Research on Kmeans Algorithm Optimization Based on OpenCL

WU Zailong1,2+, ZHANG Yunquan2, XU Jianliang1, JIA Haipeng2, YAN Shengen3, XIE Qingchun3   

  1. 1. School of Information Science and Technology, Ocean University of China, Qingdao, Shandong 266100, China
    2. Key Laboratory of Computer System and Architecture, Institute of Computing Technology, Chinese Academy of Sciences, Beijing 100190, China
    3. Laboratory of Parallel Software and Computational Science, Institute of Software, Chinese Academy of Sciences, Beijing 100190, China
  • Online:2014-10-01 Published:2014-09-29

摘要: Kmeans算法是无监督机器学习中一种典型的聚类算法,是对已知数据集进行划分和分组的重要方法,在图像处理、数据挖掘、生物学领域有着广泛的应用。随着实际应用中数据规模的不断变大,对Kmeans算法的性能也提出了更高的要求。在充分考虑不同硬件平台体系架构差异的基础上,系统地研究了Kmeans算法在GPU和APU平台上实现与优化的关键技术:片上全局同步高效实现,冗余计算减少全局同步次数,线程任务重映射,局部内存重用等,实现了Kmeans算法在不同硬件平台上的高性能与性能移植。实验结果表明,优化后的算法在考虑数据传输时间的前提下,在AMD HD7970 GPU上相对于CPU版本取得136.975~170.333倍的加速比,在AMD A10-5800K APU上相对于CPU版本取得22.236 5~24.386 5倍的加速比,有效验证了优化方法的有效性和平台的可移植性。

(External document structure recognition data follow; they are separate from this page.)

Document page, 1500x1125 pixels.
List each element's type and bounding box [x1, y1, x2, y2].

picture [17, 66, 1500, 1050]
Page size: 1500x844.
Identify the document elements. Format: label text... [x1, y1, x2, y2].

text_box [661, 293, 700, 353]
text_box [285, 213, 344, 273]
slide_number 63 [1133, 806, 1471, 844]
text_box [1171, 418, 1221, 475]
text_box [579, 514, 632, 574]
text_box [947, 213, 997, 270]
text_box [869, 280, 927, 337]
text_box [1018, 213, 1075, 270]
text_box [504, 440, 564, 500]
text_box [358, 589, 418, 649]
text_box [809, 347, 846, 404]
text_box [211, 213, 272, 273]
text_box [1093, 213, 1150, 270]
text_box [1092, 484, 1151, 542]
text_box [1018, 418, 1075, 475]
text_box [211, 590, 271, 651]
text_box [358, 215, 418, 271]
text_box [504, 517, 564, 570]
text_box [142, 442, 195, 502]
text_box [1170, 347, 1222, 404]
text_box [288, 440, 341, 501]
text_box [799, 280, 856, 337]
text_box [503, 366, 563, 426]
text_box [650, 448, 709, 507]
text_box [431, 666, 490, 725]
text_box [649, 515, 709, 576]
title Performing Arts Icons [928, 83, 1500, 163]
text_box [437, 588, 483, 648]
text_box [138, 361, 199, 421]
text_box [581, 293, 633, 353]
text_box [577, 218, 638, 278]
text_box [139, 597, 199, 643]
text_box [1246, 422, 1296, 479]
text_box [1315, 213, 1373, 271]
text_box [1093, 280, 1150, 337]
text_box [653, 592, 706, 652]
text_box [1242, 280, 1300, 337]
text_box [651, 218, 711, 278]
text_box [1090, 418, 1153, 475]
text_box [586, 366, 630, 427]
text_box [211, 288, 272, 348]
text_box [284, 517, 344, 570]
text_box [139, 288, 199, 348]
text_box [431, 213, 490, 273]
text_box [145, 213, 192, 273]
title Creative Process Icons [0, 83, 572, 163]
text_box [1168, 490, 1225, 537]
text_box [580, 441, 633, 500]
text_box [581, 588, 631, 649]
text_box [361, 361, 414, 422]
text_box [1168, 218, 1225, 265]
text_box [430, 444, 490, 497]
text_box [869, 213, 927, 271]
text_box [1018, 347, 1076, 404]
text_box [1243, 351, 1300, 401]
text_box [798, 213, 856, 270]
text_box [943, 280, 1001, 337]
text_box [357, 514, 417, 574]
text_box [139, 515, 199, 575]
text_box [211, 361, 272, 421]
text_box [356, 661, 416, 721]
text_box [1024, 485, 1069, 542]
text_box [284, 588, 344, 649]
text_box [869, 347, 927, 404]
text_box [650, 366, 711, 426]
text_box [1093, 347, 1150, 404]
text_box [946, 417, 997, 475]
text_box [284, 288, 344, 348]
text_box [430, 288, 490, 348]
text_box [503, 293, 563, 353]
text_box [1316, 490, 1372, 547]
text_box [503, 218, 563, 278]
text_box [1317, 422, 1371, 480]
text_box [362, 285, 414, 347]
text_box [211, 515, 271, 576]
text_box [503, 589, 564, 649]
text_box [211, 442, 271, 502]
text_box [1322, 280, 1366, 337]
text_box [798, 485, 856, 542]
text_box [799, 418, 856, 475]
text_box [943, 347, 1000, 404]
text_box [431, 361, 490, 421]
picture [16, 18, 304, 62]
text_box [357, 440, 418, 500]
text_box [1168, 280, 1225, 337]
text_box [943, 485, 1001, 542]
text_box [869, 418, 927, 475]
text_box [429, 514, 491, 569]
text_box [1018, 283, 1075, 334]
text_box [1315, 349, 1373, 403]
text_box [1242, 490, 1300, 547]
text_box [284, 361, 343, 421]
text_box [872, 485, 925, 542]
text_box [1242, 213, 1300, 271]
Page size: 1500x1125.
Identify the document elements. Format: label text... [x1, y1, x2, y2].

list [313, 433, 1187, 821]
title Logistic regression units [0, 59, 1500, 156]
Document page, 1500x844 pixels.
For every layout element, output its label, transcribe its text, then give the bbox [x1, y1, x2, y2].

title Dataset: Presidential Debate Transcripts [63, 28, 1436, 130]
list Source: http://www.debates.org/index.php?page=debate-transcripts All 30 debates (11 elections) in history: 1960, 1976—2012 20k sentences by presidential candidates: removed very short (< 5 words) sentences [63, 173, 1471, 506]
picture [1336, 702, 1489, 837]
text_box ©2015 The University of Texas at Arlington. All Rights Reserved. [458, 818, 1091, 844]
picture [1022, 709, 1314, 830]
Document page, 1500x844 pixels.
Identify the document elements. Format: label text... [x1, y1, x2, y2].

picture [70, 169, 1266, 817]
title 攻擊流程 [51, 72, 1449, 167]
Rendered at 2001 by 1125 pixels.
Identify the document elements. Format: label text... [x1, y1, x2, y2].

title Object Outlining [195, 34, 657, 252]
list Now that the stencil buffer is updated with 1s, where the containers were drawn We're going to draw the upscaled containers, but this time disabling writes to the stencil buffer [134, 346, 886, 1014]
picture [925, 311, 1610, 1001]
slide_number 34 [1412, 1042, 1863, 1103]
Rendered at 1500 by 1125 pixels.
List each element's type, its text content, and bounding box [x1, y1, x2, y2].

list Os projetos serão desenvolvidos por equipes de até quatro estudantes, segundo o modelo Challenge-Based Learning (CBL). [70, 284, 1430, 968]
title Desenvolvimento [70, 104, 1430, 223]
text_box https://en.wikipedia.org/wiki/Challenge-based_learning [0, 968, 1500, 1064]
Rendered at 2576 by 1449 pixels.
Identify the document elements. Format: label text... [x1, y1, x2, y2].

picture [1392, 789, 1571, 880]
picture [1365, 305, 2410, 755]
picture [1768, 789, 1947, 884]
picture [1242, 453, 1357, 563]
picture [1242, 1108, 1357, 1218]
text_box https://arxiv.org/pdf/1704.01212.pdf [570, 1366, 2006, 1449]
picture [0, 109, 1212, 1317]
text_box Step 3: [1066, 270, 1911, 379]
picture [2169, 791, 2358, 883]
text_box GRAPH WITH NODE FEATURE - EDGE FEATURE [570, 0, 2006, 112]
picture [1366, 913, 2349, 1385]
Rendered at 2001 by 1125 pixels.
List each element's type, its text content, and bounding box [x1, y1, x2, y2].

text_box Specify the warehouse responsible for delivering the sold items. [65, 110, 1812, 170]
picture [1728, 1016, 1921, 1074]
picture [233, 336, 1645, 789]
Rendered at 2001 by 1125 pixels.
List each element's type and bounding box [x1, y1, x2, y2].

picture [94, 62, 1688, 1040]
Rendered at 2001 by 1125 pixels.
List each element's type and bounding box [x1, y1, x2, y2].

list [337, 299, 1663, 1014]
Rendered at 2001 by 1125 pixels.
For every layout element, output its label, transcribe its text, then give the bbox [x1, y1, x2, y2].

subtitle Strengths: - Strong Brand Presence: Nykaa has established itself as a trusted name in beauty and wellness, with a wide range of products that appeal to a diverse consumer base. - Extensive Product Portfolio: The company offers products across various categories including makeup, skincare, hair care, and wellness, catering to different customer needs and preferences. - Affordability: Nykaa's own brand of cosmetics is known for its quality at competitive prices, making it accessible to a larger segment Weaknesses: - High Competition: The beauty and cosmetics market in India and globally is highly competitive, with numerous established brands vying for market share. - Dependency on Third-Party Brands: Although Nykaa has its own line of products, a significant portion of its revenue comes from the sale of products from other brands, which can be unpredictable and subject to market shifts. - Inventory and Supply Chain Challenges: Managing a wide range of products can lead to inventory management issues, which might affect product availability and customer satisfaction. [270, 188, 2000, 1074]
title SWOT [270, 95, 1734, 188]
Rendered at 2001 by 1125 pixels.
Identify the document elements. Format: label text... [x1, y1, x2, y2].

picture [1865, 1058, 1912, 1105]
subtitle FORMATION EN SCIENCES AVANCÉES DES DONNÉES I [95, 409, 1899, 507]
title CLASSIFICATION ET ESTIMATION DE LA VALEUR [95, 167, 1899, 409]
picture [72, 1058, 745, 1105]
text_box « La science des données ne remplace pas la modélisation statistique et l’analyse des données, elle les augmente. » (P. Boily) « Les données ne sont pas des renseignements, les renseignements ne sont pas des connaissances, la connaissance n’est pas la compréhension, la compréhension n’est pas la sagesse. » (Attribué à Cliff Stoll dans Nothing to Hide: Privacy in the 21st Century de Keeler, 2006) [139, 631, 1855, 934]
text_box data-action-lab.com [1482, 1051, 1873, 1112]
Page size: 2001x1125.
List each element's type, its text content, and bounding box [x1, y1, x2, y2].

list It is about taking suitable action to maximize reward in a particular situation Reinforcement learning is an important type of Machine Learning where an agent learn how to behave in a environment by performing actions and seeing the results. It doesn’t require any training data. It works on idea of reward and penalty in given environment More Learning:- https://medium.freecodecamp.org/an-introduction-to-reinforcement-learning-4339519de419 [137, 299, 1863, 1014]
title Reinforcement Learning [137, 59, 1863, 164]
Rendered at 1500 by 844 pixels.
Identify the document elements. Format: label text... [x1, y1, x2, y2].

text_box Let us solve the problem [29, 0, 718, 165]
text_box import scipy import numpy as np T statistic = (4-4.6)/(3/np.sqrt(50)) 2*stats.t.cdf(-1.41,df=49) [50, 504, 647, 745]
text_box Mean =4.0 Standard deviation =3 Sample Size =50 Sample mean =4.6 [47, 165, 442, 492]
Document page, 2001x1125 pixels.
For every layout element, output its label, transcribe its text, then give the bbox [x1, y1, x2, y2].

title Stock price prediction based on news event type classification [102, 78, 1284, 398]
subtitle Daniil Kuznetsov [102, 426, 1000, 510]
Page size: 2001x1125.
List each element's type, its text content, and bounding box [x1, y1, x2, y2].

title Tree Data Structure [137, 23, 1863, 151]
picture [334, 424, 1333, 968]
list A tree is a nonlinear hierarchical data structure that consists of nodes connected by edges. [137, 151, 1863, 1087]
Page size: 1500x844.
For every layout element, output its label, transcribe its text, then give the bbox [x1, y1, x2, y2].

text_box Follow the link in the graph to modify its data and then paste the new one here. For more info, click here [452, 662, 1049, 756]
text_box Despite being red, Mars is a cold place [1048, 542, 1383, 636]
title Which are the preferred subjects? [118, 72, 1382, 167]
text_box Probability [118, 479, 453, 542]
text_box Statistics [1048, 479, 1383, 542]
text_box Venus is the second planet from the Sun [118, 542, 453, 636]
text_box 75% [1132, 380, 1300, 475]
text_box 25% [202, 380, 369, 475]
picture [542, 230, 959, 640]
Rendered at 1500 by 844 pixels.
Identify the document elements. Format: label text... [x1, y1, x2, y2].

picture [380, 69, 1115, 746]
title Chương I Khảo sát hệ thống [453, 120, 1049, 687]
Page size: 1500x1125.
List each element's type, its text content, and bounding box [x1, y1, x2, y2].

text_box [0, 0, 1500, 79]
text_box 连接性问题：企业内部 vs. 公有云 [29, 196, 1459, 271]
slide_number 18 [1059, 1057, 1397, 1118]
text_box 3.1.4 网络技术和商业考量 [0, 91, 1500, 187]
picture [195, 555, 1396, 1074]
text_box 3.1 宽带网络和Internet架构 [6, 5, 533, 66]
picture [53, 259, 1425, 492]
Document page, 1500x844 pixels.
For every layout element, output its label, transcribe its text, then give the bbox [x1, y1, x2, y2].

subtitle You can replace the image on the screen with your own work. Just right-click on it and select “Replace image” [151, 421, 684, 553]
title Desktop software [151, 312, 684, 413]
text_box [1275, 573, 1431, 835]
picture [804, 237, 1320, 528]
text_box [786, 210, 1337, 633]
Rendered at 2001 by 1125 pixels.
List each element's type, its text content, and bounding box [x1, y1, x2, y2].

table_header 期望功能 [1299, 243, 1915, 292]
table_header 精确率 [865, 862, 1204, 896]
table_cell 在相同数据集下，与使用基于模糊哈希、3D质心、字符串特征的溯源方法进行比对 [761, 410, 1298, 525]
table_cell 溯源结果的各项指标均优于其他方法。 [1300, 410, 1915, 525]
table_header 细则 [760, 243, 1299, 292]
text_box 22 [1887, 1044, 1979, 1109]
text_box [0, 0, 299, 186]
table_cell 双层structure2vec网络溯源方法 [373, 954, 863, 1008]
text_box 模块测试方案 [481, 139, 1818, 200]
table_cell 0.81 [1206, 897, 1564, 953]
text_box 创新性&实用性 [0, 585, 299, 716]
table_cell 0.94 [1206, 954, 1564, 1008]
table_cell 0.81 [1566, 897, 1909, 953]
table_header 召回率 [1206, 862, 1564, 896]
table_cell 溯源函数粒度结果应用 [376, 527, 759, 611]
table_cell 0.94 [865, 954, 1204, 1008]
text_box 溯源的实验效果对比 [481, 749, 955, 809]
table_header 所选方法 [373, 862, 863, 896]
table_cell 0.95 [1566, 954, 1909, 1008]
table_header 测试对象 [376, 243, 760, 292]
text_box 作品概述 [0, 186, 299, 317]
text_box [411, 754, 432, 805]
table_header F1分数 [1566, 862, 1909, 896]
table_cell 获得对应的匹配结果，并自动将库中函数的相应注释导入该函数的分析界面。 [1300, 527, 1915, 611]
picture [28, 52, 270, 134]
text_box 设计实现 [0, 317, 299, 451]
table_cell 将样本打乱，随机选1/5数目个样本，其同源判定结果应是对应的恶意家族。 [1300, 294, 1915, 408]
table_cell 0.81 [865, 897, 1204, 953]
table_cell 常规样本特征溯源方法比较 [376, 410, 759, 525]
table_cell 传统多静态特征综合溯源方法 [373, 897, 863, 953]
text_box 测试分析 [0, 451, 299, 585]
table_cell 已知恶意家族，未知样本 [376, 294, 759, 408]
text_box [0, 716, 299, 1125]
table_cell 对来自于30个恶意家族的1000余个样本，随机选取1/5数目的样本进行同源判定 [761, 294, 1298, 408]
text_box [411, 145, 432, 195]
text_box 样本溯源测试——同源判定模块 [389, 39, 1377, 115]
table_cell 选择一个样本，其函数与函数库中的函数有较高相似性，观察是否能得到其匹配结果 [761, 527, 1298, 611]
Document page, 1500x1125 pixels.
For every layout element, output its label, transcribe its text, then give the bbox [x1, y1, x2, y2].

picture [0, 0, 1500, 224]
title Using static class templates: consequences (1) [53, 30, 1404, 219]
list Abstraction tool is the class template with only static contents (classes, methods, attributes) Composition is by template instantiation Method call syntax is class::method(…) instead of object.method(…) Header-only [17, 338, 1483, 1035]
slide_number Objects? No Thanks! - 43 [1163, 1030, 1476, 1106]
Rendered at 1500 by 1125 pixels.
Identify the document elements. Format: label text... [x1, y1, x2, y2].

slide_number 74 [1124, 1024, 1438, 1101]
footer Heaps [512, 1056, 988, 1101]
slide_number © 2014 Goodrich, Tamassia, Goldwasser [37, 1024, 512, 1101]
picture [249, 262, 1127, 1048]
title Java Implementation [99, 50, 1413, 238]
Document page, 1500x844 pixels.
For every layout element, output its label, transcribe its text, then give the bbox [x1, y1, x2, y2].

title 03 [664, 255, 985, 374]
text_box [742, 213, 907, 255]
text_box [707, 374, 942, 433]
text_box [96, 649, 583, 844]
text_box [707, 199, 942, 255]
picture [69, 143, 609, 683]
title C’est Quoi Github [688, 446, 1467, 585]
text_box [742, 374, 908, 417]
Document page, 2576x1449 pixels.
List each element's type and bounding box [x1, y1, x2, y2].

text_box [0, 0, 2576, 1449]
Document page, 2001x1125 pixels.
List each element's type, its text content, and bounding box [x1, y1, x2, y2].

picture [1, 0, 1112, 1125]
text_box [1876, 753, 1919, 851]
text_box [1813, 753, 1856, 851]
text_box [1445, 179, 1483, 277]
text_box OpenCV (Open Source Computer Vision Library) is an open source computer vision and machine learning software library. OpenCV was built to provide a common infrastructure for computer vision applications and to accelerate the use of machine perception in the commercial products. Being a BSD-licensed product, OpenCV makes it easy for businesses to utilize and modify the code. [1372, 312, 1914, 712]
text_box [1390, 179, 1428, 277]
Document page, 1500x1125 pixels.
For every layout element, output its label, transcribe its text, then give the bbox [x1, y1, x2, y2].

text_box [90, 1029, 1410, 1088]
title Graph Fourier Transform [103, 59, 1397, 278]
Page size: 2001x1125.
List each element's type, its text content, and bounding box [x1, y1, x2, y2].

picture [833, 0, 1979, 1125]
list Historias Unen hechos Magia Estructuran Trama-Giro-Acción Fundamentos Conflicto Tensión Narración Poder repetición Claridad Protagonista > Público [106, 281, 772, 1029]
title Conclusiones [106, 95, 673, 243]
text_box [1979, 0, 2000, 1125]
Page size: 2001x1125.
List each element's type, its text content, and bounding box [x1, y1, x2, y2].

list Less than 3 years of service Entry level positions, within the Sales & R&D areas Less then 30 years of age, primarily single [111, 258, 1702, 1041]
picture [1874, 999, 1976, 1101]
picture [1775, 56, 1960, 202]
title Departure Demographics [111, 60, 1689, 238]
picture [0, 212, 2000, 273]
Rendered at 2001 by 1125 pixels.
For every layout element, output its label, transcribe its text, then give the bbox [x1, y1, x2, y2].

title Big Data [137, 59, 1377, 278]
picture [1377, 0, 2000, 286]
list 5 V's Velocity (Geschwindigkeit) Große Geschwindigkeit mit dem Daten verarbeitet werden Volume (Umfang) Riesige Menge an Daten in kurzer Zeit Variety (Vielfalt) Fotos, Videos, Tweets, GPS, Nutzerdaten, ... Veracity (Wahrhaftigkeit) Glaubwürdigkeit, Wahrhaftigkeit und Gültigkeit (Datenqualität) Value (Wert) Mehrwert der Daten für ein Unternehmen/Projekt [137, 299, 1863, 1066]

关键词: OpenCL, 并行计算, Kmeans, 迭代算法, 跨平台

Abstract: As a typical clustering algorithm and an important method to data decomposition and packet processing, Kmeans algorithm is widely used in image processing, machine learning and biology, etc. Due to the constant expansion on data set, Kmeans is facing more and more demand on its performance. Having taken into full account the difference between hardware platforms and architectures, this paper conducts a systematic research on achieving Kmeans algorithm efficiently running on GPU and APU platforms based on OpenCL. And with the help of several optimization methods, such as the implementation of iterative algorithm with multiple global synchronization in GPU, the reduction on global synchronization by redundant computation, the redistribution on thread task, the reuse of local memory, etc, Kmeans algorithm achieves high efficient implementation on different hardware architectures and the optimization methods suitable for iterative algorithm are summed up. The experimental results show that the optimized algorithm gets 136.975~170.333 times speedup on AMD HD7970 GPU than the CPU version (with considering the data transfer time) and gets 22.2365~24.3865 times speedup on AMD A10-5800K APU than the CPU version, which effectively verifies the validity and the cross-platform ability of the optimization methods proposed in this paper.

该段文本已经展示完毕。